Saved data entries
● ● ● ●

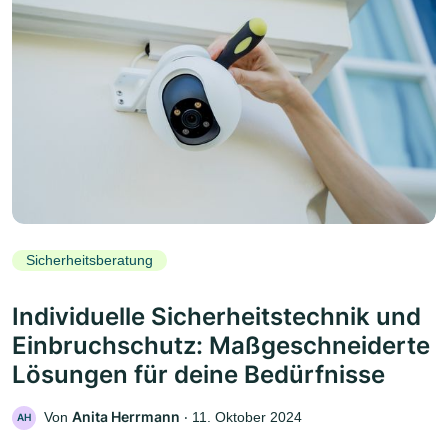
Sicherheitsberatung
Individuelle Sicherheitstechnik und
Einbruchschutz: Maßgeschneiderte
Lösungen für deine Bedürfnisse
Anita Herrmann
Von
‧
11. Oktober 2024
AH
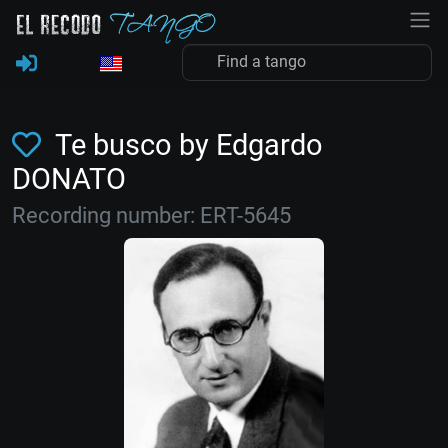
Te busco by Edgardo
DONATO
Recording number: ERT-5645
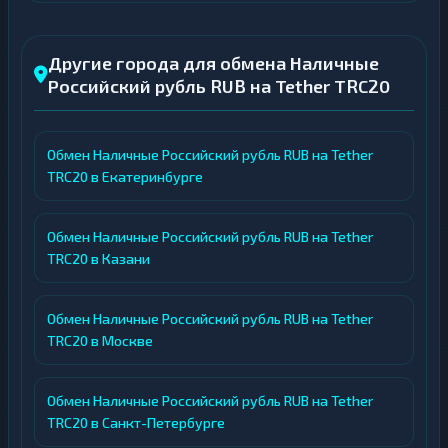
Другие города для обмена Наличные
Российский рубль RUB на Tether TRC20
Обмен Наличные Российский рубль RUB на Tether
TRC20 в Екатеринбурге
Обмен Наличные Российский рубль RUB на Tether
TRC20 в Казани
Обмен Наличные Российский рубль RUB на Tether
TRC20 в Москве
Обмен Наличные Российский рубль RUB на Tether
TRC20 в Санкт-Петербурге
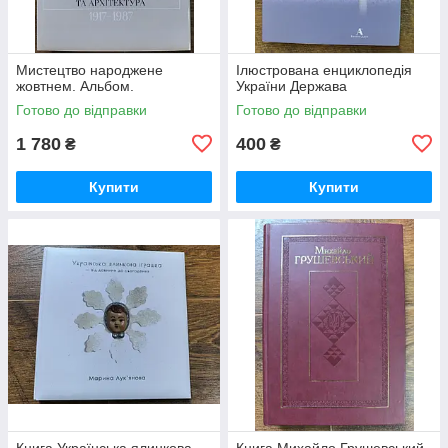
Мистецтво народжене
Ілюстрована енциклопедія
жовтнем. Альбом.
України Держава
Готово до відправки
Готово до відправки
1 780
400
₴
₴
Купити
Купити
Книга Українська ялинкова
Книга Михайло Грушевський.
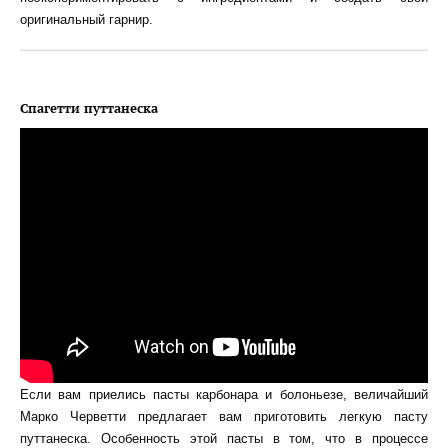
оригинальный гарнир.
Спагетти путтанеска
Если вам приелись пасты карбонара и болоньезе, величайший
Марко Черветти предлагает вам приготовить легкую пасту
путтанеска. Особенность этой пасты в том, что в процессе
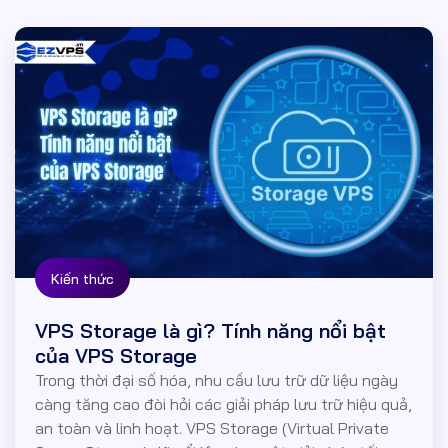
Kiến thức
VPS Storage là gì? Tính năng nổi bật
của VPS Storage
Trong thời đại số hóa, nhu cầu lưu trữ dữ liệu ngày
càng tăng cao đòi hỏi các giải pháp lưu trữ hiệu quả,
an toàn và linh hoạt. VPS Storage (Virtual Private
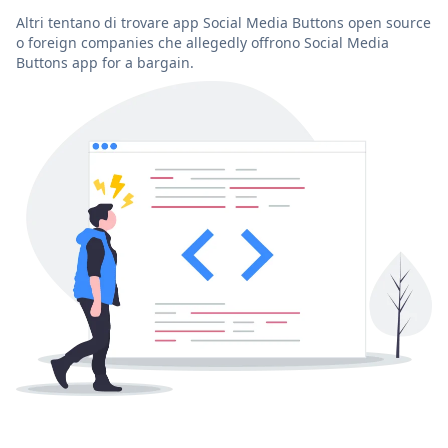
Altri tentano di trovare app Social Media Buttons open source
o foreign companies che allegedly offrono Social Media
Buttons app for a bargain.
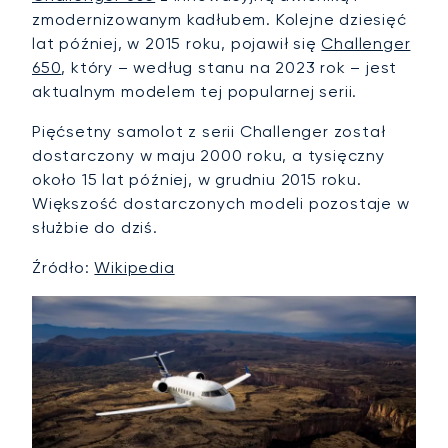
zmodernizowanym kadłubem. Kolejne dziesięć
lat później, w 2015 roku, pojawił się
Challenger
650
, który – według stanu na 2023 rok – jest
aktualnym modelem tej popularnej serii.
Pięćsetny samolot z serii Challenger został
dostarczony w maju 2000 roku, a tysięczny
około 15 lat później, w grudniu 2015 roku.
Większość dostarczonych modeli pozostaje w
służbie do dziś.
Źródło:
Wikipedia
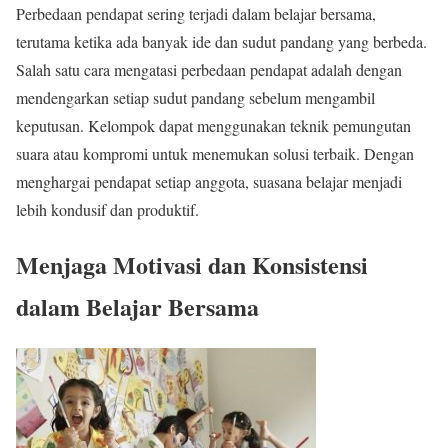
Perbedaan pendapat sering terjadi dalam belajar bersama,
terutama ketika ada banyak ide dan sudut pandang yang berbeda.
Salah satu cara mengatasi perbedaan pendapat adalah dengan
mendengarkan setiap sudut pandang sebelum mengambil
keputusan. Kelompok dapat menggunakan teknik pemungutan
suara atau kompromi untuk menemukan solusi terbaik. Dengan
menghargai pendapat setiap anggota, suasana belajar menjadi
lebih kondusif dan produktif.
Menjaga Motivasi dan Konsistensi
dalam Belajar Bersama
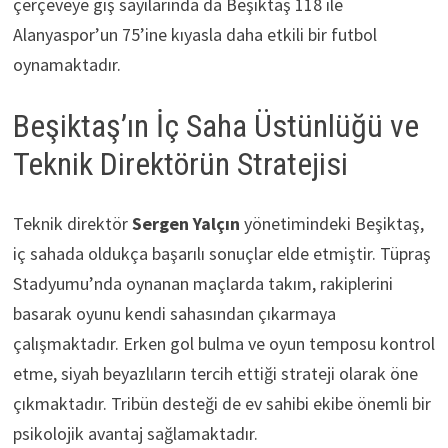
çerçeveye giş sayılarında da Beşiktaş 118 ile
Alanyaspor’un 75’ine kıyasla daha etkili bir futbol
oynamaktadır.
Beşiktaş’ın İç Saha Üstünlüğü ve
Teknik Direktörün Stratejisi
Teknik direktör
Sergen Yalçın
yönetimindeki Beşiktaş,
iç sahada oldukça başarılı sonuçlar elde etmiştir. Tüpraş
Stadyumu’nda oynanan maçlarda takım, rakiplerini
basarak oyunu kendi sahasından çıkarmaya
çalışmaktadır. Erken gol bulma ve oyun temposu kontrol
etme, siyah beyazlıların tercih ettiği strateji olarak öne
çıkmaktadır. Tribün desteği de ev sahibi ekibe önemli bir
psikolojik avantaj sağlamaktadır.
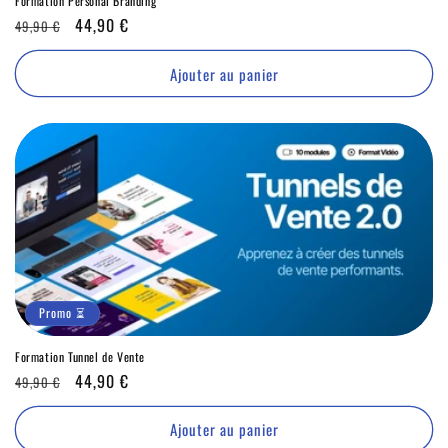
Formation Personal Branding
Prix
Promo
44,90 €
49,90 €
habituel
⏳
Ajouter au panier
Promo ⏳
Formation Tunnel de Vente
Prix
Promo
44,90 €
49,90 €
habituel
⏳
Ajouter au panier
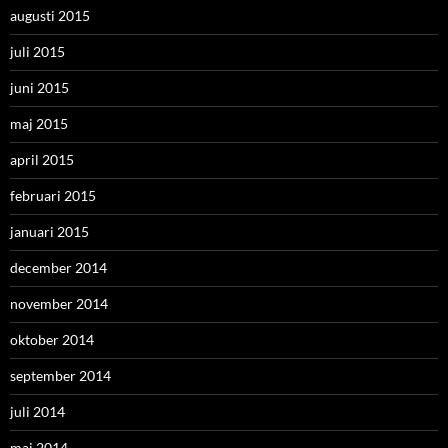
augusti 2015
juli 2015
juni 2015
maj 2015
april 2015
februari 2015
januari 2015
december 2014
november 2014
oktober 2014
september 2014
juli 2014
maj 2014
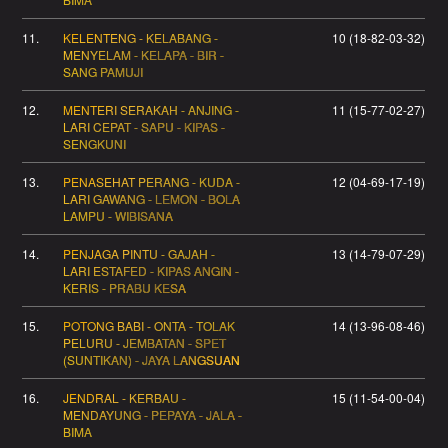
11.
KELENTENG - KELABANG -
10 (18-82-03-32)
MENYELAM - KELAPA - BIR -
SANG PAMUJI
12.
MENTERI SERAKAH - ANJING -
11 (15-77-02-27)
LARI CEPAT - SAPU - KIPAS -
SENGKUNI
13.
PENASEHAT PERANG - KUDA -
12 (04-69-17-19)
LARI GAWANG - LEMON - BOLA
LAMPU - WIBISANA
14.
PENJAGA PINTU - GAJAH -
13 (14-79-07-29)
LARI ESTAFED - KIPAS ANGIN -
KERIS - PRABU KESA
15.
POTONG BABI - ONTA - TOLAK
14 (13-96-08-46)
PELURU - JEMBATAN - SPET
(SUNTIKAN) - JAYA LANGSUAN
16.
JENDRAL - KERBAU -
15 (11-54-00-04)
MENDAYUNG - PEPAYA - JALA -
BIMA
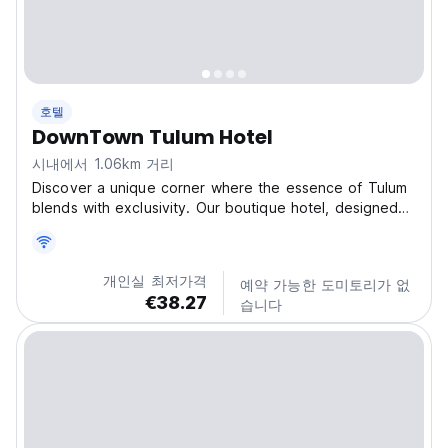
호텔
DownTown Tulum Hotel
시내에서 1.06km 거리
Discover a unique corner where the essence of Tulum
blends with exclusivity. Our boutique hotel, designed
exclusively for adults, features 25 meticulously
decorated rooms, each one crafted to offer you a
comfort retreat. Elevate your senses at our rooftop,...
개인실 최저가격
예약 가능한 도미토리가 없
€38.27
습니다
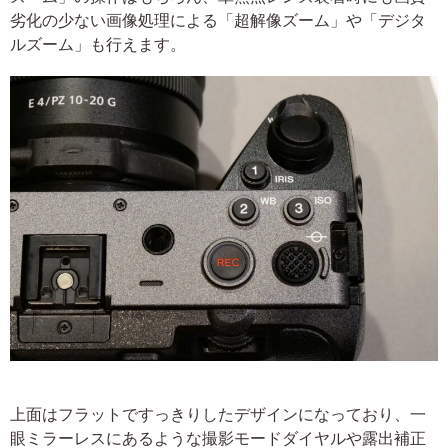
劣化の少ない画像処理による「超解像ズーム」や「デジタ
ルズーム」も行えます。
上面はフラットですっきりしたデザインになっており、一
眼ミラーレスにあるような撮影モードダイヤルや露出補正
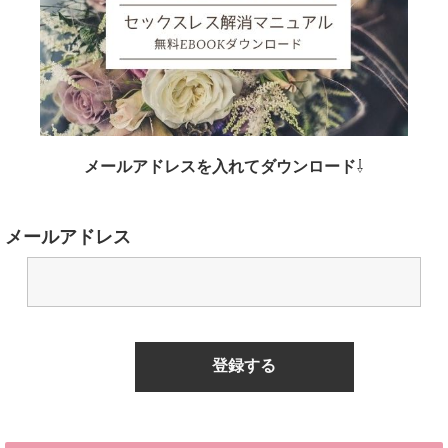
メールアドレスを入れてダウンロード
⇩
メールアドレス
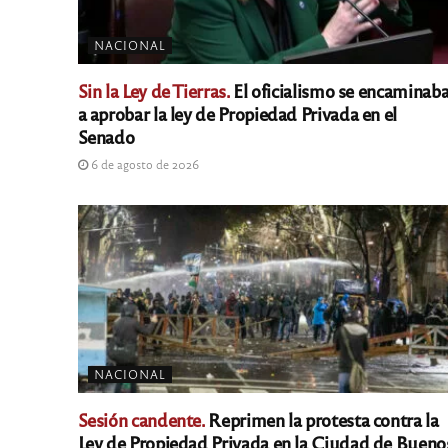
NACIONAL
Sin la Ley de Tierras.
El oficialismo se encaminab
a aprobar la ley de Propiedad Privada en el
Senado
6 de agosto de 2026
NACIONAL
Sesión candente.
Reprimen la protesta contra la
Ley de Propiedad Privada en la Ciudad de Bueno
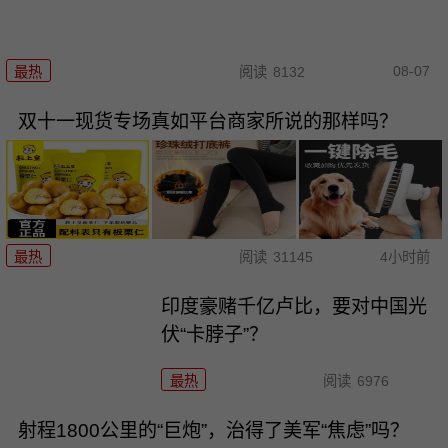
08-07
最热
阅读
8132
双十一现货专场真如平台商家所说的那样吗？
最热
阅读
31145
4小时前
印度豪赌千亿卢比，要对中国光
伏“卡脖子”？
最热
阅读
6976
射程1800公里的“巨炮”，治得了美军“焦虑”吗？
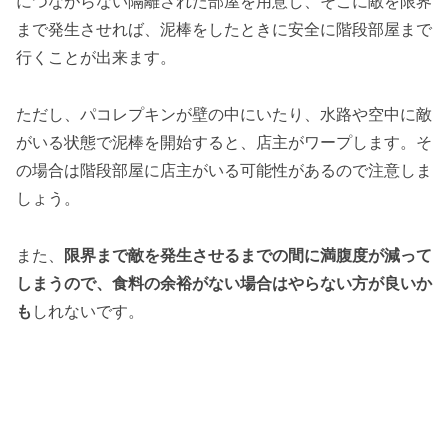
につながらない隔離された部屋を用意し、そこに敵を限界
まで発生させれば、泥棒をしたときに安全に階段部屋まで
行くことが出来ます。
ただし、パコレプキンが壁の中にいたり、水路や空中に敵
がいる状態で泥棒を開始すると、店主がワープします。そ
の場合は階段部屋に店主がいる可能性があるので注意しま
しょう。
また、
限界まで敵を発生させるまでの間に満腹度が減って
しまうので、食料の余裕がない場合はやらない方が良いか
も
しれないです。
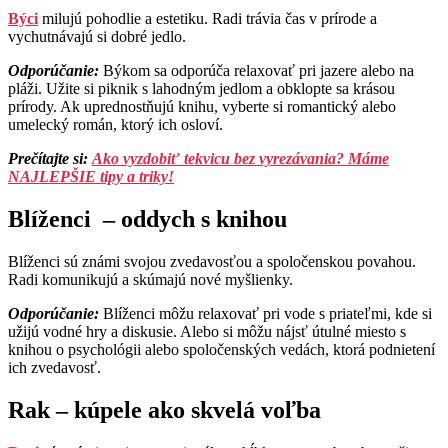
Býci
milujú pohodlie a estetiku. Radi trávia čas v prírode a
vychutnávajú si dobré jedlo.
Odporúčanie:
Býkom sa odporúča relaxovať pri jazere alebo na
pláži. Užite si piknik s lahodným jedlom a obklopte sa krásou
prírody. Ak uprednostňujú knihu, vyberte si romantický alebo
umelecký román, ktorý ich osloví.
Prečítajte si:
Ako vyzdobiť tekvicu bez vyrezávania? Máme
NAJLEPŠIE tipy a triky!
Blíženci – oddych s knihou
Blíženci sú známi svojou zvedavosťou a spoločenskou povahou.
Radi komunikujú a skúmajú nové myšlienky.
Odporúčanie:
Blíženci môžu relaxovať pri vode s priateľmi, kde si
užijú vodné hry a diskusie. Alebo si môžu nájsť útulné miesto s
knihou o psychológii alebo spoločenských vedách, ktorá podnietení
ich zvedavosť.
Rak – kúpele ako skvelá voľba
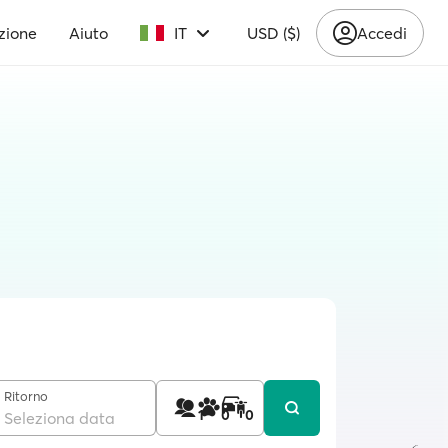
zione
Aiuto
IT
USD ($)
Accedi
Ritorno
1
0
0
Seleziona data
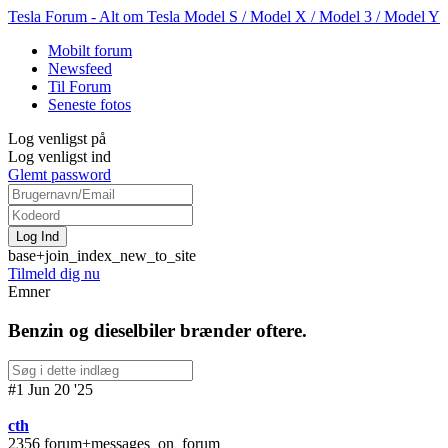
Tesla Forum - Alt om Tesla Model S / Model X / Model 3 / Model Y
Mobilt forum
Newsfeed
Til Forum
Seneste fotos
Log venligst på
Log venligst ind
Glemt password
base+join_index_new_to_site
Tilmeld dig nu
Emner
Benzin og dieselbiler brænder oftere.
#1 Jun 20 '25
cth
2356 forum+messages_on_forum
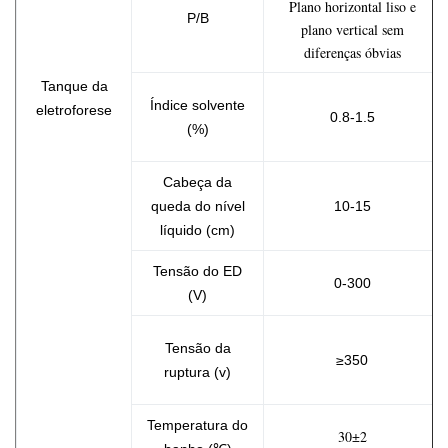
Plano horizontal liso e
P/B
plano vertical sem
diferenças óbvias
Tanque da
Índice solvente
eletroforese
0.8-1.5
(%)
Cabeça da
queda do nível
10-15
líquido (cm)
Tensão do ED
0-300
(V)
Tensão da
≥350
ruptura (v)
Temperatura do
30±2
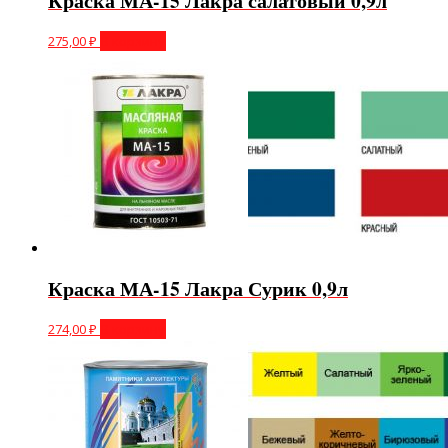
Краска МА-15 Лакра салатовый 0,9л
275,00
₽
В корзину
Краска МА-15 Лакра Сурик 0,9л
274,00
₽
В корзину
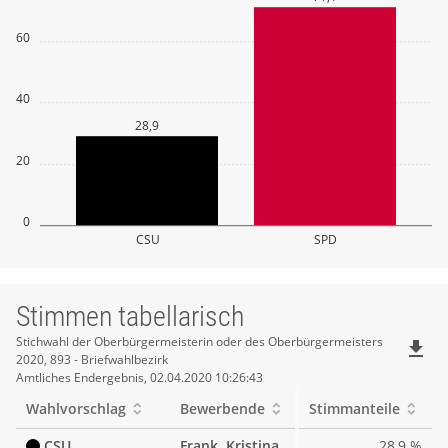
60
40
28,9
20
0
CSU
SPD
Stimmen tabellarisch
Stimmen
Stichwahl der Oberbürgermeisterin oder des Oberbürgermeisters
file_download
2020, 893 - Briefwahlbezirk
tabellarisch
Amtliches Endergebnis, 02.04.2020 10:26:43
Wahlvorschlag
Bewerbende
Stimmanteile
CSU
Frank, Kristina
28,9 %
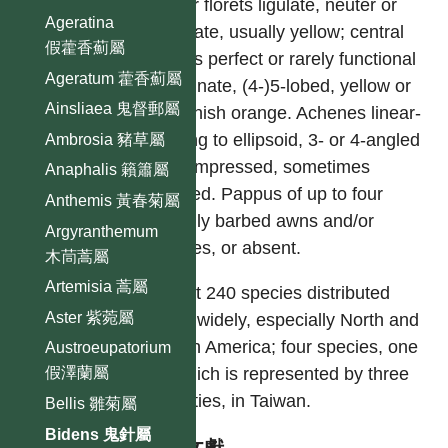
Outer florets ligulate, neuter or
Ageratina
pistillate, usually yellow; central
假藿香薊屬
florets perfect or rarely functional
Ageratum 藿香薊屬
staminate, (4-)5-lobed, yellow or
Ainsliaea 鬼督郵屬
brownish orange. Achenes linear-
oblong to ellipsoid, 3- or 4-angled
Ambrosia 豬草屬
or compressed, sometimes
Anaphalis 籟簫屬
winged. Pappus of up to four
Anthemis 黃春菊屬
usually barbed awns and/or
Argyranthemum
bristles, or absent.
木茼蒿屬
Artemisia 蒿屬
About 240 species distributed
Aster 紫菀屬
worldwidely, especially North and
South America; four species, one
Austroeupatorium
of which is represented by three
假澤蘭屬
varieties, in Taiwan.
Bellis 雛菊屬
Bidens 鬼針屬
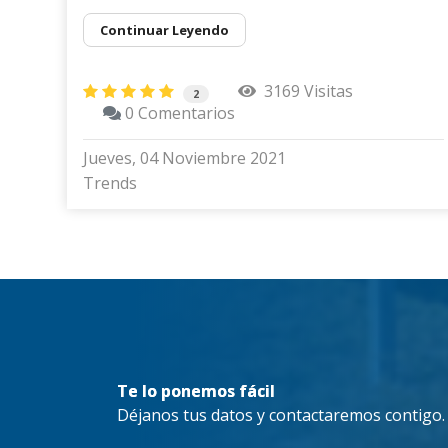
Continuar Leyendo
3169 Visitas
2
0 Comentarios
Jueves, 04 Noviembre 2021
Trends
Te lo ponemos fácil
Déjanos tus datos y contactaremos contigo.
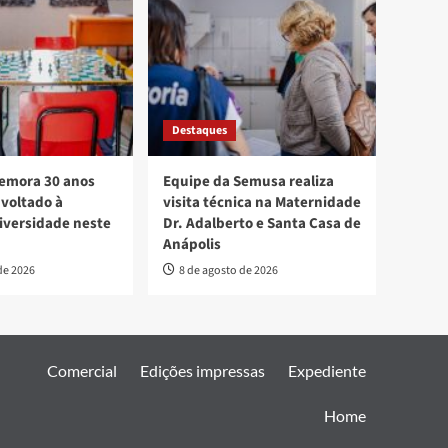
Destaques
mora 30 anos
Equipe da Semusa realiza
voltado à
visita técnica na Maternidade
diversidade neste
Dr. Adalberto e Santa Casa de
Anápolis
de 2026
8 de agosto de 2026
Comercial
Edições impressas
Expediente
Home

● ● ● ●

Aim of the task:
Put the lines of the data from its start through the line containing "TRC20 в Санкт-Петербурге", inclusive, into a JSON list of strings, one string per line and no blank lines. Leave the pictures out.

Task result:
[
  "Sicherheitsberatung",
  "Individuelle Sicherheitstechnik und",
  "Einbruchschutz: Maßgeschneiderte",
  "Lösungen für deine Bedürfnisse",
  "Anita Herrmann",
  "Von",
  "‧",
  "11. Oktober 2024",
  "AH",
  "Te busco by Edgardo",
  "DONATO",
  "Recording number: ERT-5645",
  "Другие города для обмена Наличные",
  "Российский рубль RUB на Tether TRC20",
  "Обмен Наличные Российский рубль RUB на Tether",
  "TRC20 в Екатеринбурге",
  "Обмен Наличные Российский рубль RUB на Tether",
  "TRC20 в Казани",
  "Обмен Наличные Российский рубль RUB на Tether",
  "TRC20 в Москве",
  "Обмен Наличные Российский рубль RUB на Tether",
  "TRC20 в Санкт-Петербурге"
]